EXERCISE OBJECTIVE -> Beginning with the line that contains "यह बात मेरे लिए महत्व रखती है।’" in the material below, print each line exactly until the line that contains "साथ निष्पक्ष तरीके" has been printed, then stop.

TASK INPUTS ->
+ + + +
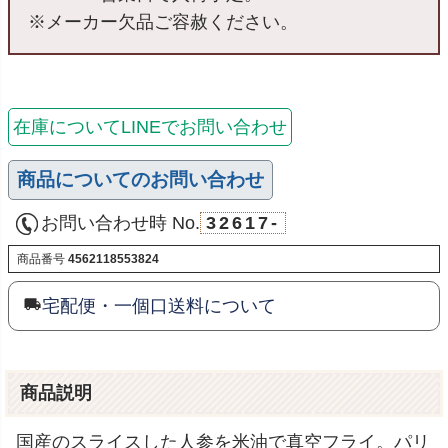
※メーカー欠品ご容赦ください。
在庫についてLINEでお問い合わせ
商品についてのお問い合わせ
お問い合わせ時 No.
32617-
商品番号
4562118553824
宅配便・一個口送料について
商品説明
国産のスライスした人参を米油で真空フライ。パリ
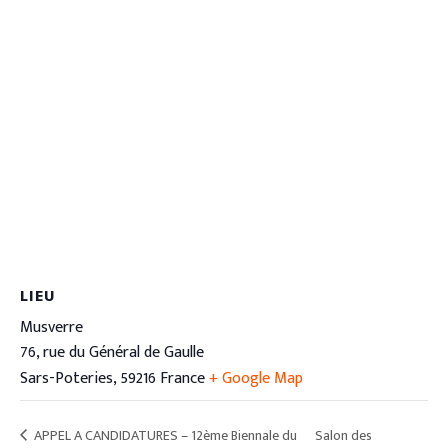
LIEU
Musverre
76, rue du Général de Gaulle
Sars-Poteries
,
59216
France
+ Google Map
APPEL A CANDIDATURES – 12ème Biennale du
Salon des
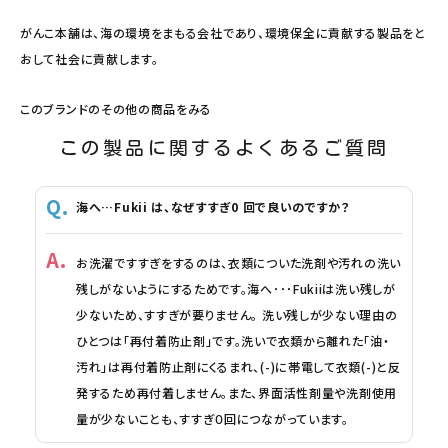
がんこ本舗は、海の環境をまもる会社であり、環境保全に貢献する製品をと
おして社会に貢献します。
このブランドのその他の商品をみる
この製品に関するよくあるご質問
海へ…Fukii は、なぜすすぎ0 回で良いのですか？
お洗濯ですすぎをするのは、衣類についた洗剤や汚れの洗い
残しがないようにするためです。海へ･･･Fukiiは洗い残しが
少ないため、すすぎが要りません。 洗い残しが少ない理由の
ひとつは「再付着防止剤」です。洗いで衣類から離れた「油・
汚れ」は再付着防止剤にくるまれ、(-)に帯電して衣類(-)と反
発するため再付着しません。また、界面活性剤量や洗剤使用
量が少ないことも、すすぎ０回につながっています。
+ + + +
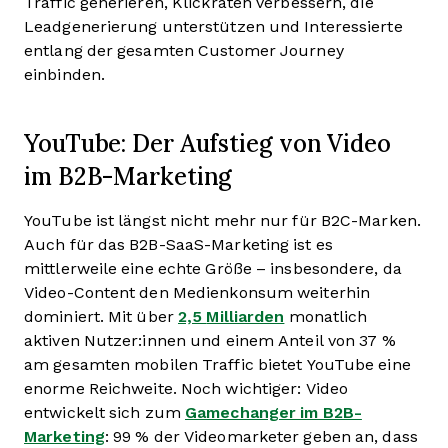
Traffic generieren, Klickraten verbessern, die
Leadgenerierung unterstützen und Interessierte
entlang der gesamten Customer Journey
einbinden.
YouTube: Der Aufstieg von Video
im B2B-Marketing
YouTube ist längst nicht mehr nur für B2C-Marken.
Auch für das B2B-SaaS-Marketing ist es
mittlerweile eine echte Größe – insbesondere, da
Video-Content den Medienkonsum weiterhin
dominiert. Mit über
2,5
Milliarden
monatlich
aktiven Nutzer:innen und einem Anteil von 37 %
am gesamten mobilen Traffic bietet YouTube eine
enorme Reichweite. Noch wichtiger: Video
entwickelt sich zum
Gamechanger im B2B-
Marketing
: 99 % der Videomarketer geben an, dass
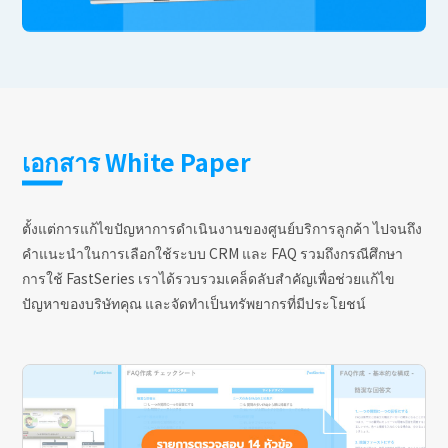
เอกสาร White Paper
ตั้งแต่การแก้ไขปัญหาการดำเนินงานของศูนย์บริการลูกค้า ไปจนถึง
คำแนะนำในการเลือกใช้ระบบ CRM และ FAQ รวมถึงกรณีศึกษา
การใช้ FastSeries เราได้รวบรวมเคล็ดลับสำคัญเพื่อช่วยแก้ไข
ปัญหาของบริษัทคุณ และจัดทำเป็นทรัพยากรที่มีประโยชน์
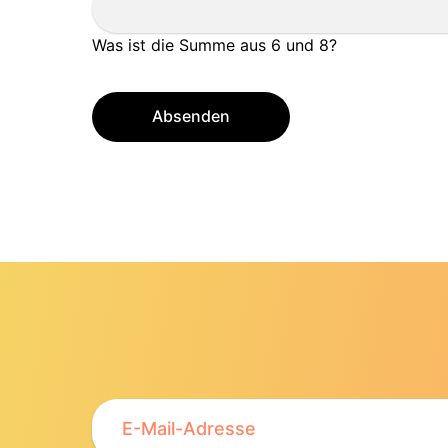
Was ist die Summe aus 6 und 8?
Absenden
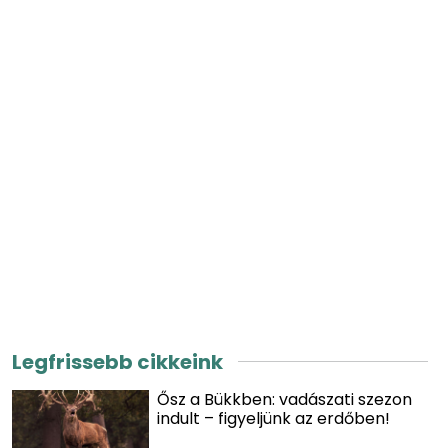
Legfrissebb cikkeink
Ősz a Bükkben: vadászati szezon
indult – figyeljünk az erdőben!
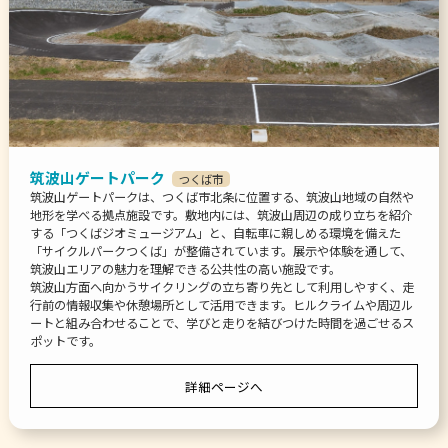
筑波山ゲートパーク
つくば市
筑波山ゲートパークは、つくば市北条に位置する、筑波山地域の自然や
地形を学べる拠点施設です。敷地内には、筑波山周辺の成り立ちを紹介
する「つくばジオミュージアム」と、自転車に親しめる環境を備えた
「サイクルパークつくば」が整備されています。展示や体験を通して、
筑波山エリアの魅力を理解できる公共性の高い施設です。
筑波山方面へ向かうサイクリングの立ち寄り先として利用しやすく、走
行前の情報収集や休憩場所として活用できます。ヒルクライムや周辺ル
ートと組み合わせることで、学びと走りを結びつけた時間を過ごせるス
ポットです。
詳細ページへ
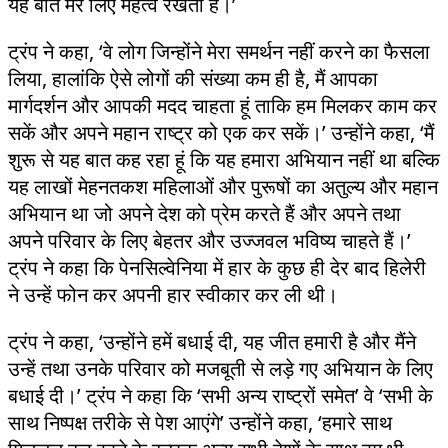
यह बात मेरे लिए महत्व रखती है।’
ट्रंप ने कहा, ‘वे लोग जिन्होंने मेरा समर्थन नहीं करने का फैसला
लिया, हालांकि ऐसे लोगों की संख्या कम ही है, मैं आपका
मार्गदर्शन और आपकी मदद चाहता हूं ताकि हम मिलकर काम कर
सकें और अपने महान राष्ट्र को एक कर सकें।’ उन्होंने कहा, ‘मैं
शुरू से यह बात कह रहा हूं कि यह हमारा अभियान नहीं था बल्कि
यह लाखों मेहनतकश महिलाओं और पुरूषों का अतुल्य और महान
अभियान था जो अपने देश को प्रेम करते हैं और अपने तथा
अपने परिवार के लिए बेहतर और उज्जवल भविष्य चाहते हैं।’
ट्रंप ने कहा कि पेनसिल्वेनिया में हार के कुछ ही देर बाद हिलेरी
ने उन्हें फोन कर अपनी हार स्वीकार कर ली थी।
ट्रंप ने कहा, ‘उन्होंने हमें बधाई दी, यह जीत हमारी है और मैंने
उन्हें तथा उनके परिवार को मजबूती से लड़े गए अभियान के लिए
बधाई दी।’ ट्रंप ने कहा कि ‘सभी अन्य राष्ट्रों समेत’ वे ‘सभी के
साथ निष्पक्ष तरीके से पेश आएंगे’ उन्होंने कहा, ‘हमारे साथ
+ + + +
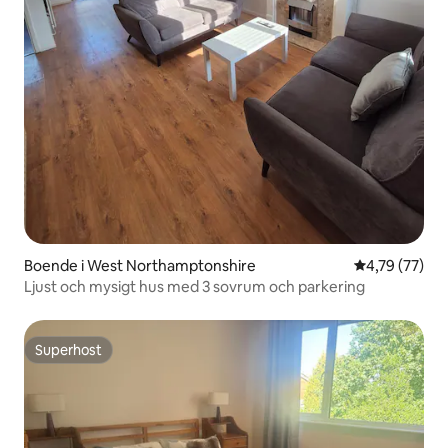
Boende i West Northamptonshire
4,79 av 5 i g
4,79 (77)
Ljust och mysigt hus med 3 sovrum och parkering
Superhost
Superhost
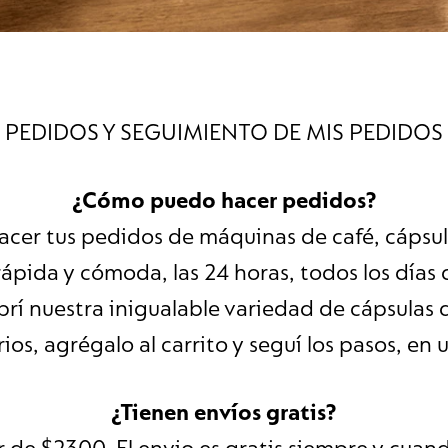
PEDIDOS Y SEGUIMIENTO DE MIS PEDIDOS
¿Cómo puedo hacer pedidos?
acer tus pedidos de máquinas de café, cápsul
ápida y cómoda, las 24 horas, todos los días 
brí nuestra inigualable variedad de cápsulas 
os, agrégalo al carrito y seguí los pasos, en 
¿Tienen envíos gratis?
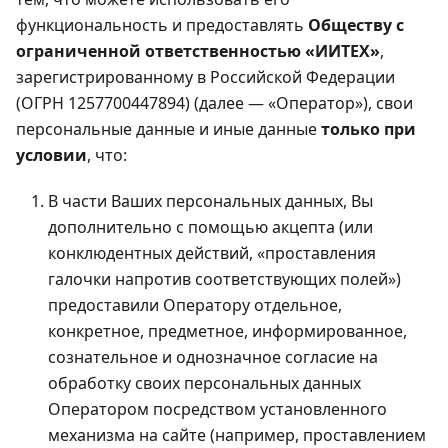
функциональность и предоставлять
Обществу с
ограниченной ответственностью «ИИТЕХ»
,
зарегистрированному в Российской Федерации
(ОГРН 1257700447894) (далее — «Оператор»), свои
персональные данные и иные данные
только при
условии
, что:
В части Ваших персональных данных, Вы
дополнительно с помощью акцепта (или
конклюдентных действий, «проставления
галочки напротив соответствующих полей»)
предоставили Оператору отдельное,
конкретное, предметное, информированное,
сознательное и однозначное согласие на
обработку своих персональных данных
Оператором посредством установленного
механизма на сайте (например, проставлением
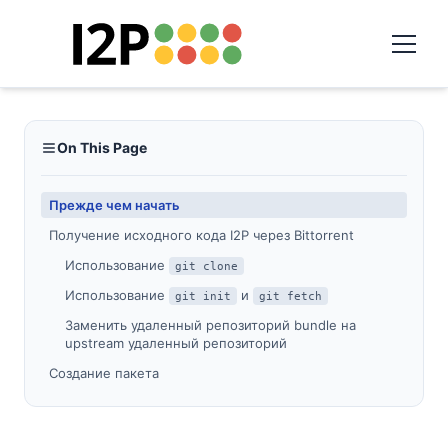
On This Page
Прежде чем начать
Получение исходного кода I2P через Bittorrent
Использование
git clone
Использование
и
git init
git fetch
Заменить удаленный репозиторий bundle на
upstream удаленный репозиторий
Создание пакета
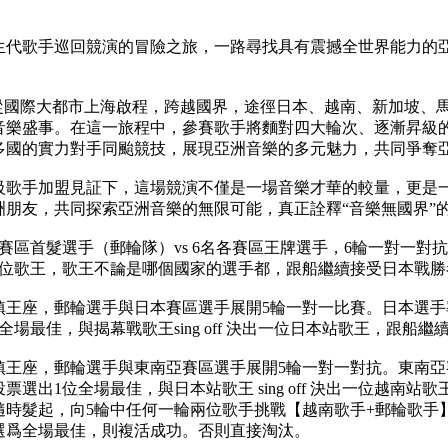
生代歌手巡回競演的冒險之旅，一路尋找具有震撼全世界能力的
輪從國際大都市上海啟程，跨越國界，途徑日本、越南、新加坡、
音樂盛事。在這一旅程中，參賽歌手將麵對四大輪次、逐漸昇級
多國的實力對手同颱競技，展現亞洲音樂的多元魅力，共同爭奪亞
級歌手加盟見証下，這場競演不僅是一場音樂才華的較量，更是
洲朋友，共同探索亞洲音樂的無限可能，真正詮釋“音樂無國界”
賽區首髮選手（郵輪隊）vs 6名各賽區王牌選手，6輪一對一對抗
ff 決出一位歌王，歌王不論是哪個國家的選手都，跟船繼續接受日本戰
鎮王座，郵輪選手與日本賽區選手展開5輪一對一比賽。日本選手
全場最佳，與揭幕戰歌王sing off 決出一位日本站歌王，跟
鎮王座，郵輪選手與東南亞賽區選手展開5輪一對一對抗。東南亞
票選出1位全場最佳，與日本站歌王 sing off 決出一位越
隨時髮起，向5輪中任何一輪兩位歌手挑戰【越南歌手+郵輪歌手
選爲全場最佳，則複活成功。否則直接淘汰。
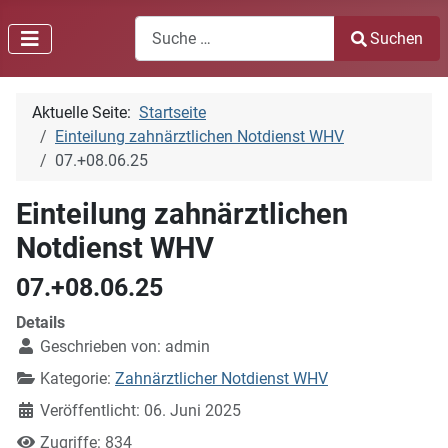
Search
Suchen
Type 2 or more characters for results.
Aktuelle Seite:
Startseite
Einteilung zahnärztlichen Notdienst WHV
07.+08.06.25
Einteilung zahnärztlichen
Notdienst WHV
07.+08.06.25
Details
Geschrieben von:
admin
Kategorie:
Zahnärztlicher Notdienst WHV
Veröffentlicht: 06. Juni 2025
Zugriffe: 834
+ + + +
OUTPUT OF THE TASK ->
यह बात मेरे लिए महत्व रखती है।’
ट्रंप ने कहा, ‘वे लोग जिन्होंने मेरा समर्थन नहीं करने का फैसला
लिया, हालांकि ऐसे लोगों की संख्या कम ही है, मैं आपका
मार्गदर्शन और आपकी मदद चाहता हूं ताकि हम मिलकर काम कर
सकें और अपने महान राष्ट्र को एक कर सकें।’ उन्होंने कहा, ‘मैं
शुरू से यह बात कह रहा हूं कि यह हमारा अभियान नहीं था बल्कि
यह लाखों मेहनतकश महिलाओं और पुरूषों का अतुल्य और महान
अभियान था जो अपने देश को प्रेम करते हैं और अपने तथा
अपने परिवार के लिए बेहतर और उज्जवल भविष्य चाहते हैं।’
ट्रंप ने कहा कि पेनसिल्वेनिया में हार के कुछ ही देर बाद हिलेरी
ने उन्हें फोन कर अपनी हार स्वीकार कर ली थी।
ट्रंप ने कहा, ‘उन्होंने हमें बधाई दी, यह जीत हमारी है और मैंने
उन्हें तथा उनके परिवार को मजबूती से लड़े गए अभियान के लिए
बधाई दी।’ ट्रंप ने कहा कि ‘सभी अन्य राष्ट्रों समेत’ वे ‘सभी के
साथ निष्पक्ष तरीके से पेश आएंगे’ उन्होंने कहा, ‘हमारे साथ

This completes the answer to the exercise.